The Smith left the Church inquisitory by the main entrance, followed by the High Priest’s hollow blessing and many naked stares of disbelief. He pushed the solii pendant back into concealment inside his clothes as he went down the broad steps. He began to walk out across the open square, breathing deeply for the first time in hours as he passed through the shifting patterns of the marketday crowd. The dry, clean, spice-scented air cleared out his lungs. But even the sun’s purifying heat could not burn away his fragmented visions of a disaster far more widespread and profound than the one he had just averted. The sibyl net had made a mistake. There was something wrong with the sibyl net. And that terrifying knowledge haunted his confused mind as though it were somehow his fault, his responsibility… .
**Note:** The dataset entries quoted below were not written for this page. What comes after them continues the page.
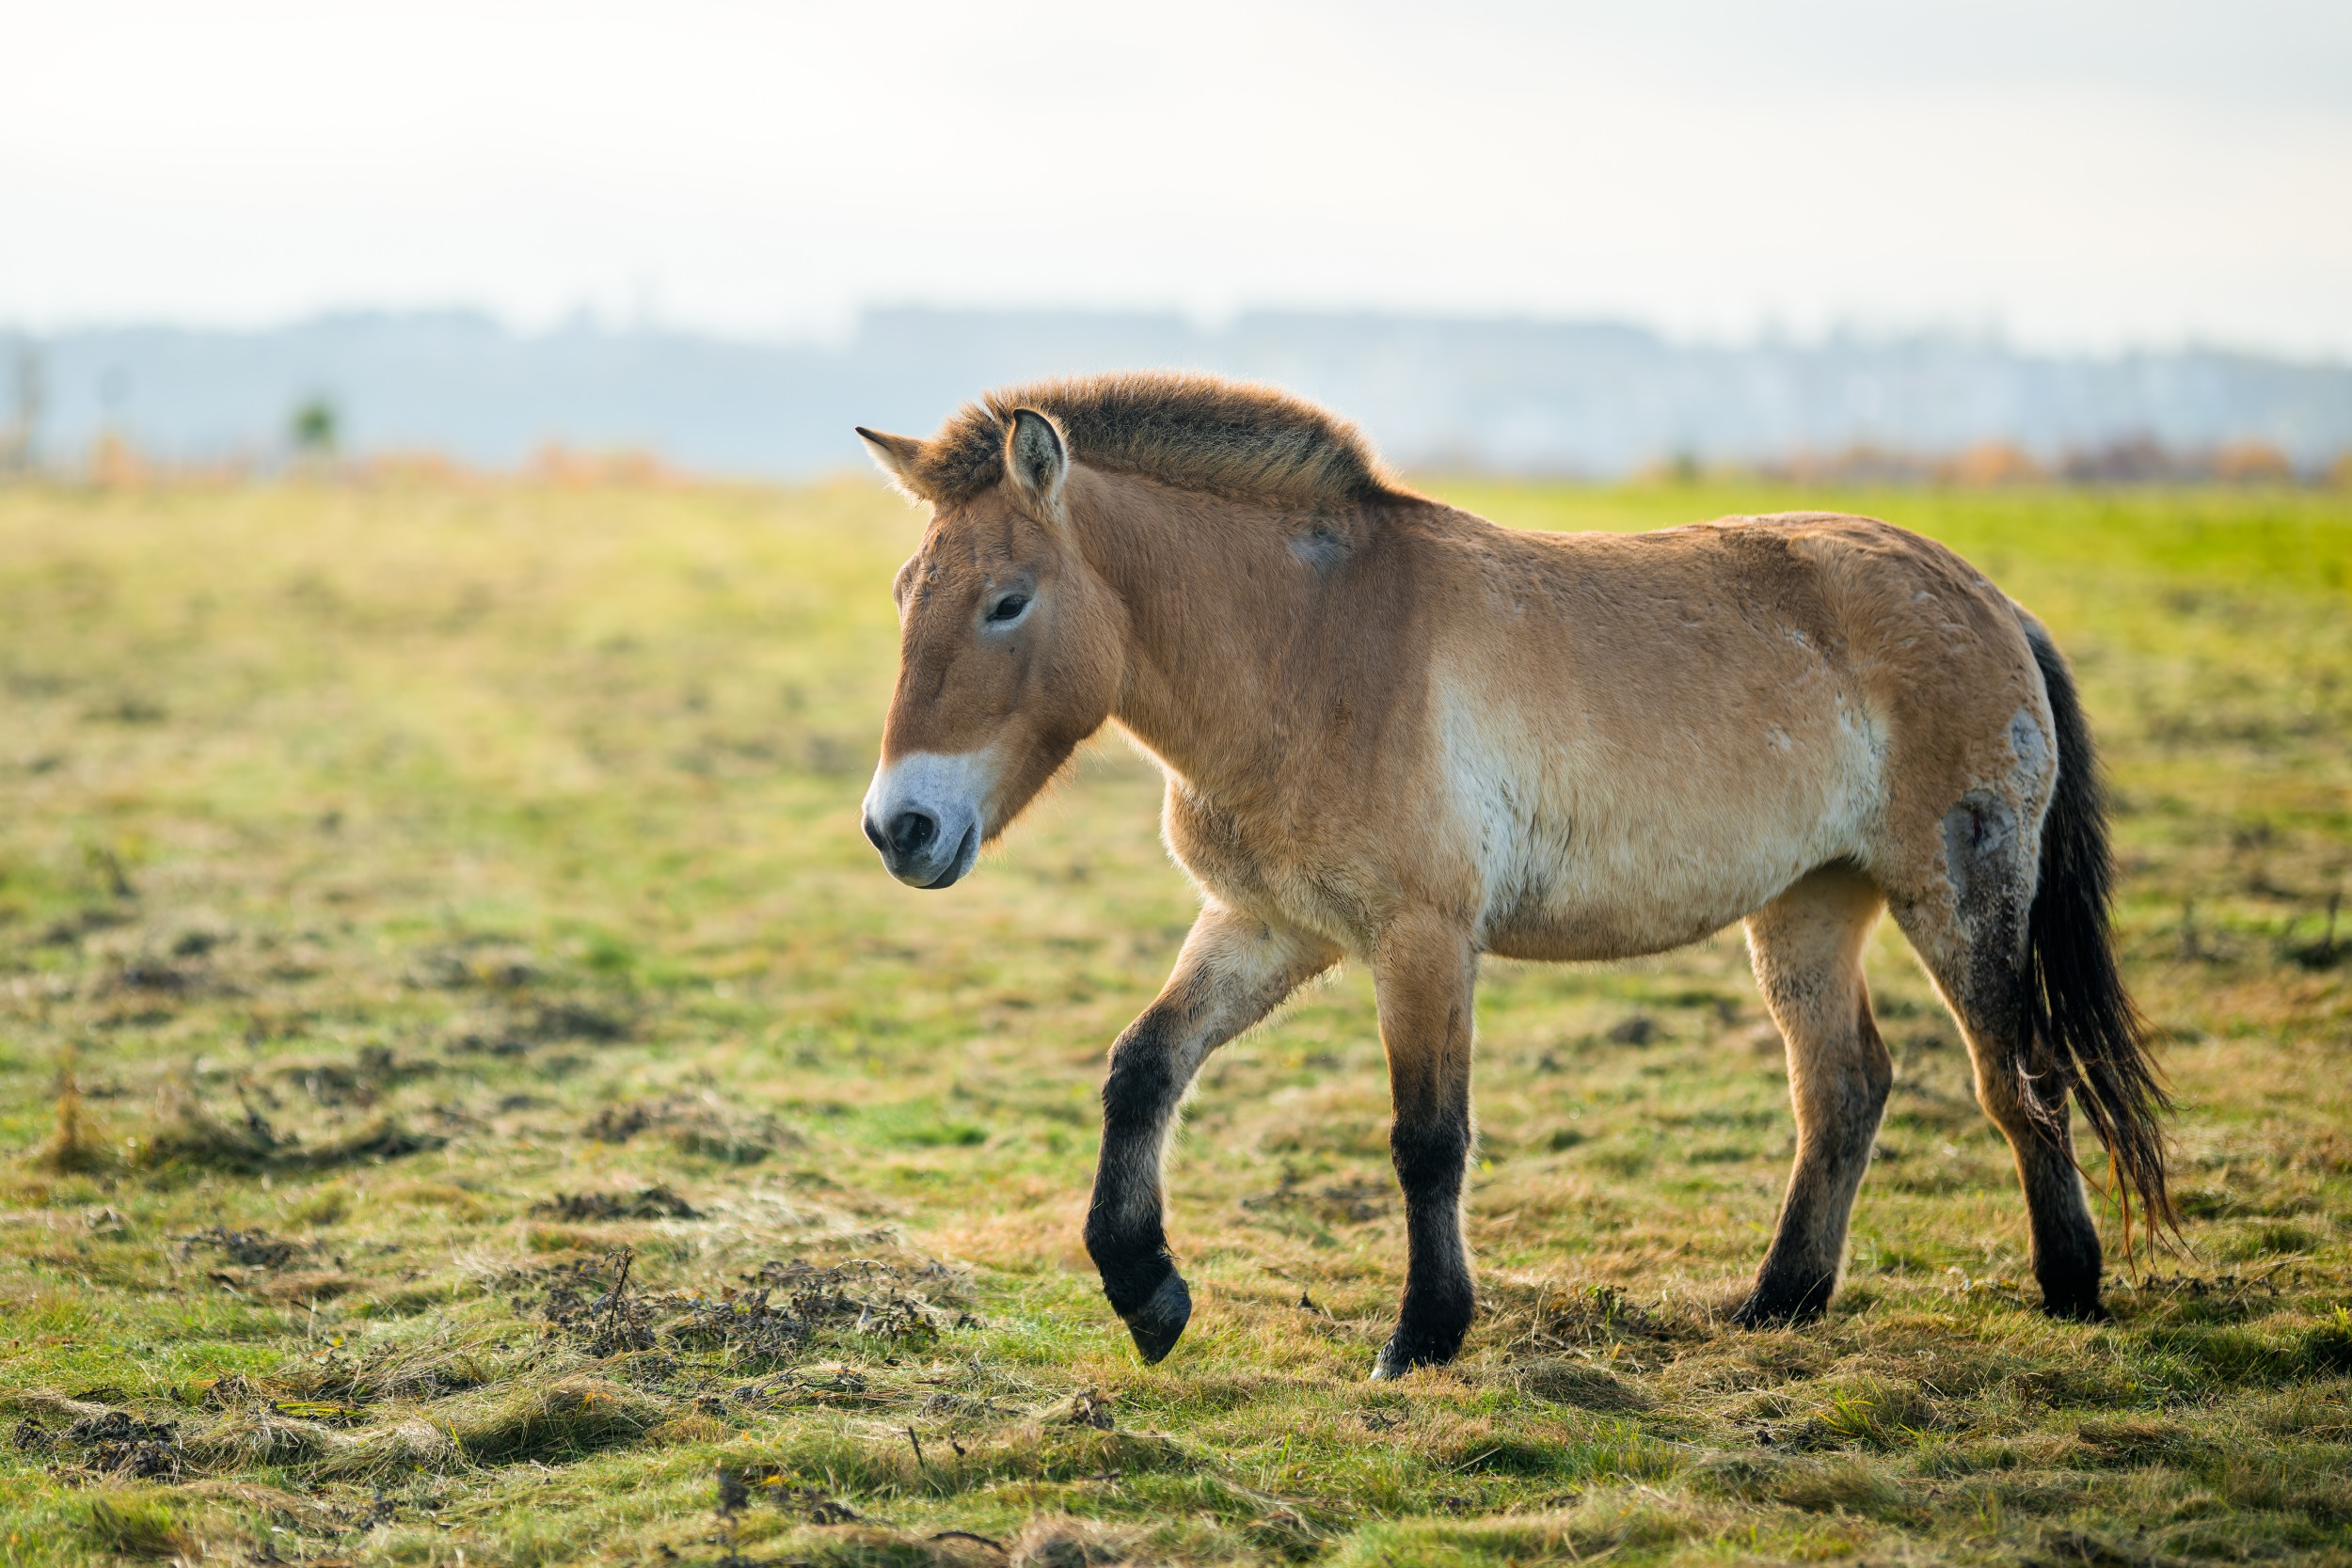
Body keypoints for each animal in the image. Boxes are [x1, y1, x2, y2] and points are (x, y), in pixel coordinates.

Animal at [851, 373, 2164, 1382]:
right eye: (906, 594)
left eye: (1007, 601)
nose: (900, 828)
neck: (1307, 646)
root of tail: (1990, 601)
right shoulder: (1267, 923)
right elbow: (1142, 1067)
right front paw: (1148, 1292)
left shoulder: (1421, 936)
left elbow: (1427, 1137)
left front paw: (1422, 1337)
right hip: (1808, 903)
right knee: (1842, 1086)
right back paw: (1777, 1301)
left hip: (1958, 890)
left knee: (2019, 1073)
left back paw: (2068, 1285)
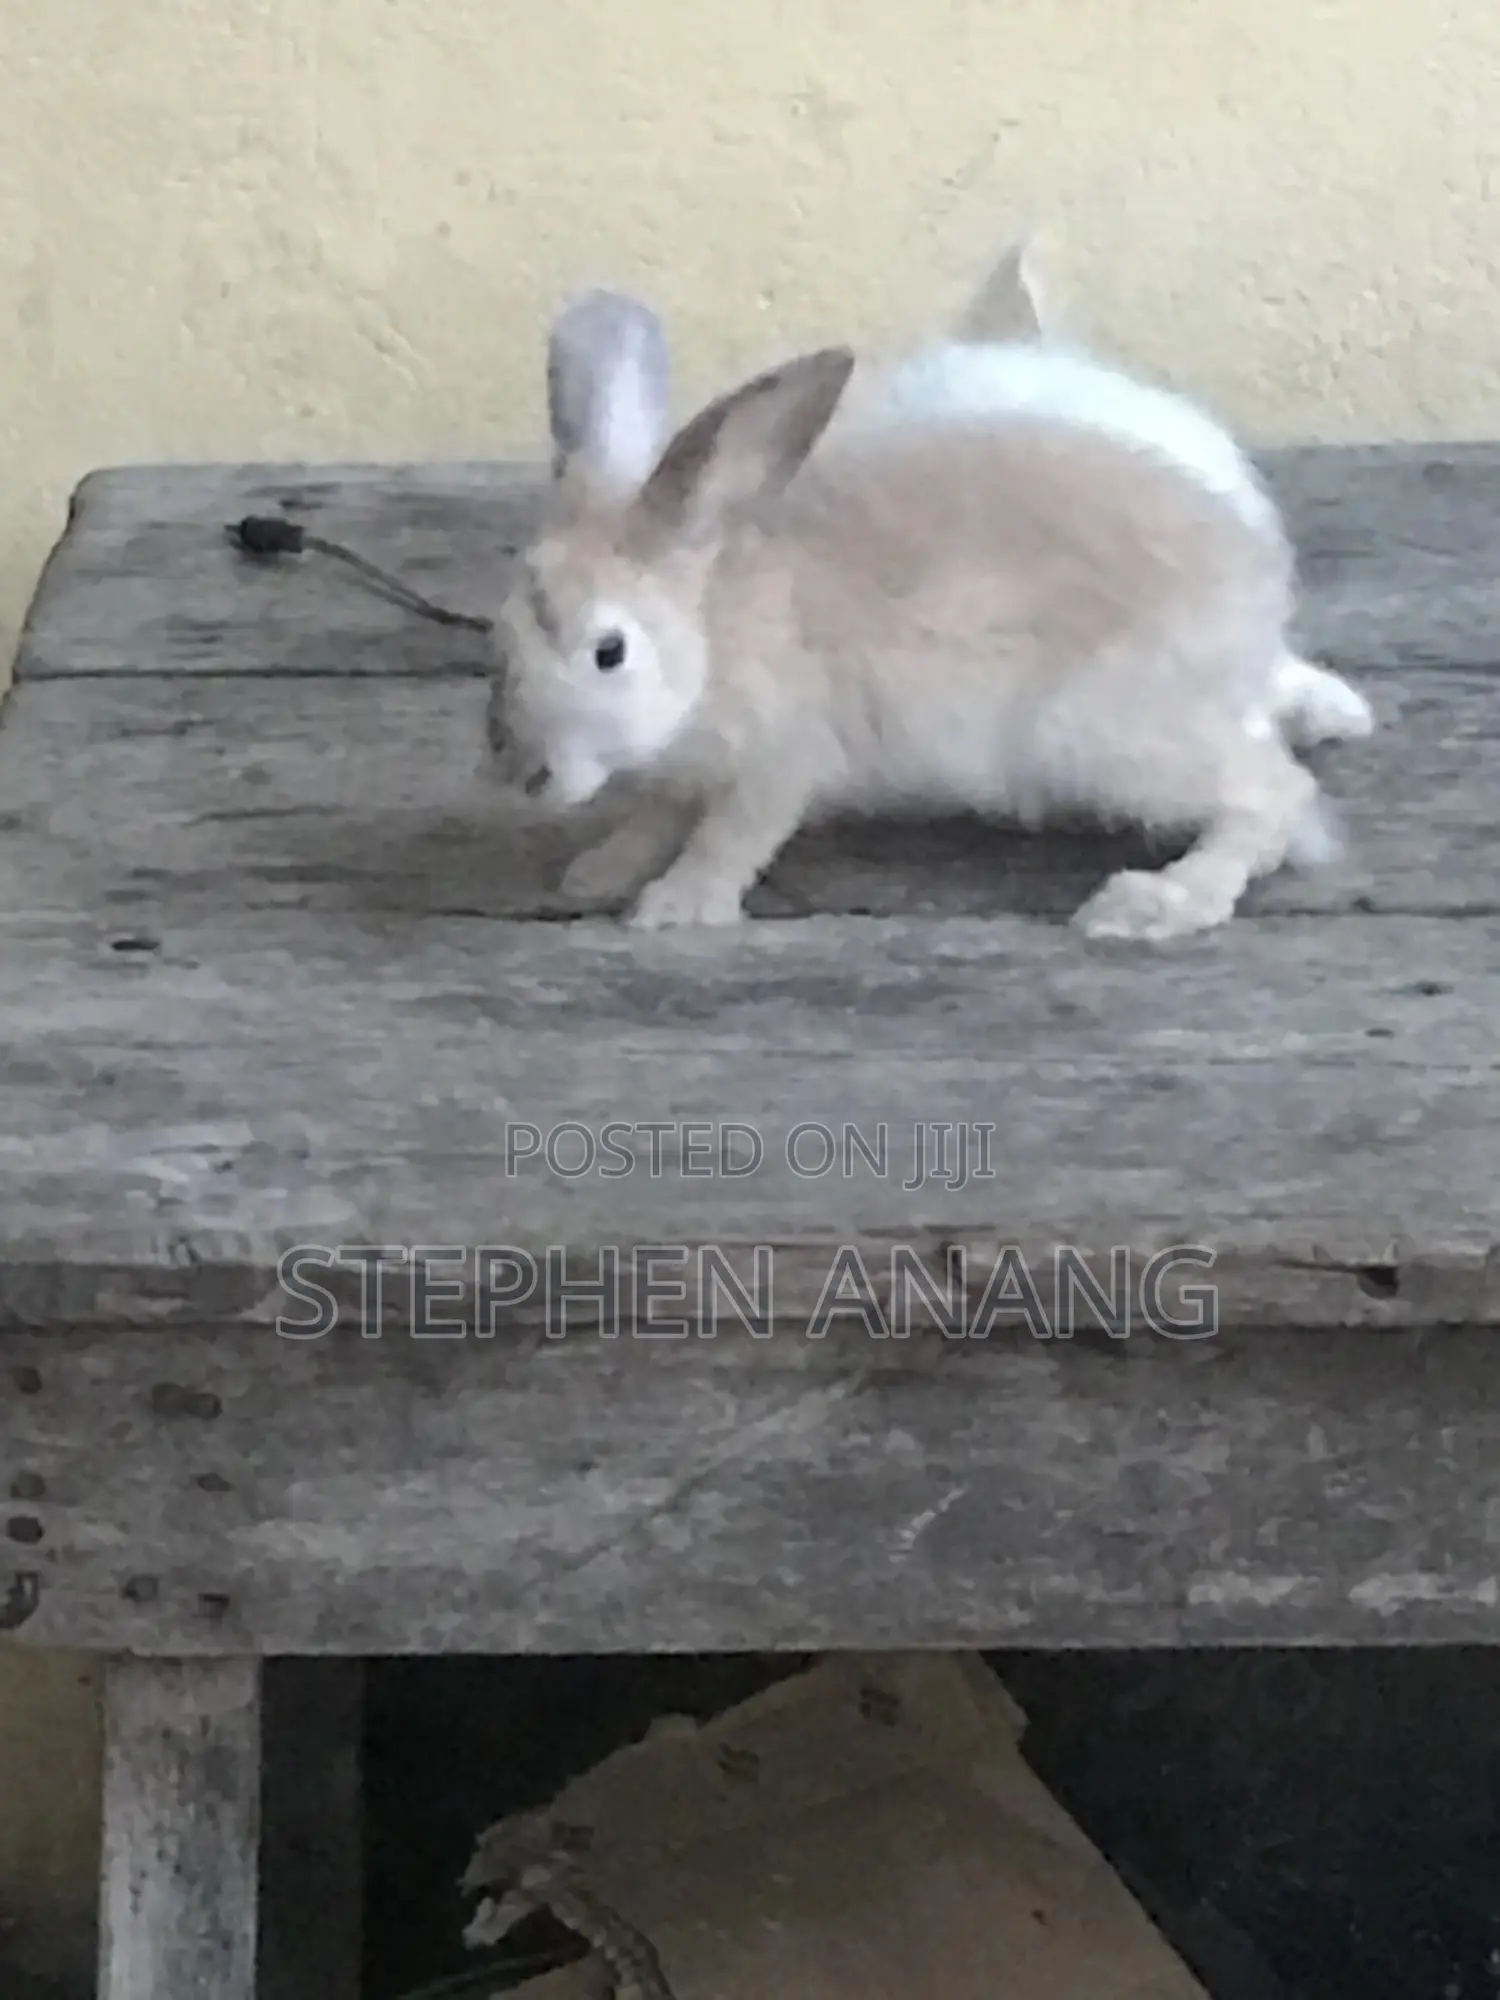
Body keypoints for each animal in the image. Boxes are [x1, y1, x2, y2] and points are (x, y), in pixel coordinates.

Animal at [484, 297, 1338, 944]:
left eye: (609, 650)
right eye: (501, 636)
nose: (522, 776)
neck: (710, 634)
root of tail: (1257, 605)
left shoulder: (783, 758)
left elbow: (732, 837)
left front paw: (677, 908)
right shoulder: (683, 775)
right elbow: (654, 821)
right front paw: (595, 873)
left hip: (1108, 734)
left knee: (1276, 793)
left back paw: (1157, 902)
“Tell your fortune? Tell your fortune for only a siskt” Someone’s hand caught his arm as he passed yet another canopied stall.
He stopped as the dark hand brushed his own, looked down into the woman’s deeply blue-violet eyes gazing up at him. “What?” he said.
“Your future, stranger, for only a sisk. I sense that you are a lucky man. …”
He followed her glance back the way he had come. He had come out of the inquisitory’s doors in one piece, walking on his own two feet. A lucky man. He was about to refuse her, with a cynicism that probably matched her own, when he noticed she held a circular tan board on her lap. Most fortune-tellers used jumble-sticks, or simply the palm of your hand. The intricate geometries painstakingly laid out on the board’s polished surface symbolized many things, just as his hidden pendant did: the moves to be made in a game that was probably older than time; the hidden moves of the Great Game, in which he was a hidden player. He had never seen a tan board used to tell fortunes. “Sure,” he murmured, with an acid smile. “Tell me my future.”
He sat down across from her on the pillows in the shade, his curiosity piqued. He leaned forward, intrigued in spite of himself as she cast the smooth gaming pieces out across the tan board’s surface. They scattered, colliding, rebounding off its rim with the random motions of fate, coming to rest in a configuration that looked equally random.
She stared at the pattern they made, and sucked in a breath. Her night-black hands covered the board with spread fingers, as if to shield his eyes from it. She looked up at him again, with both incomprehension and dread. “Death …” she murmured, looking into his eyes as deeply as if she saw time itself there.
He almost laughed. Everybody dies—
“Death by water.”
He froze, feeling the blood fall away from his face. He scrambled to his feet, swayed there a moment, dizzy with disbelief. He fumbled in his pocket, dropped a coin on her board, not even noticing what it was that he gave her, not caring. He turned away without another word, and disappeared into the crowd.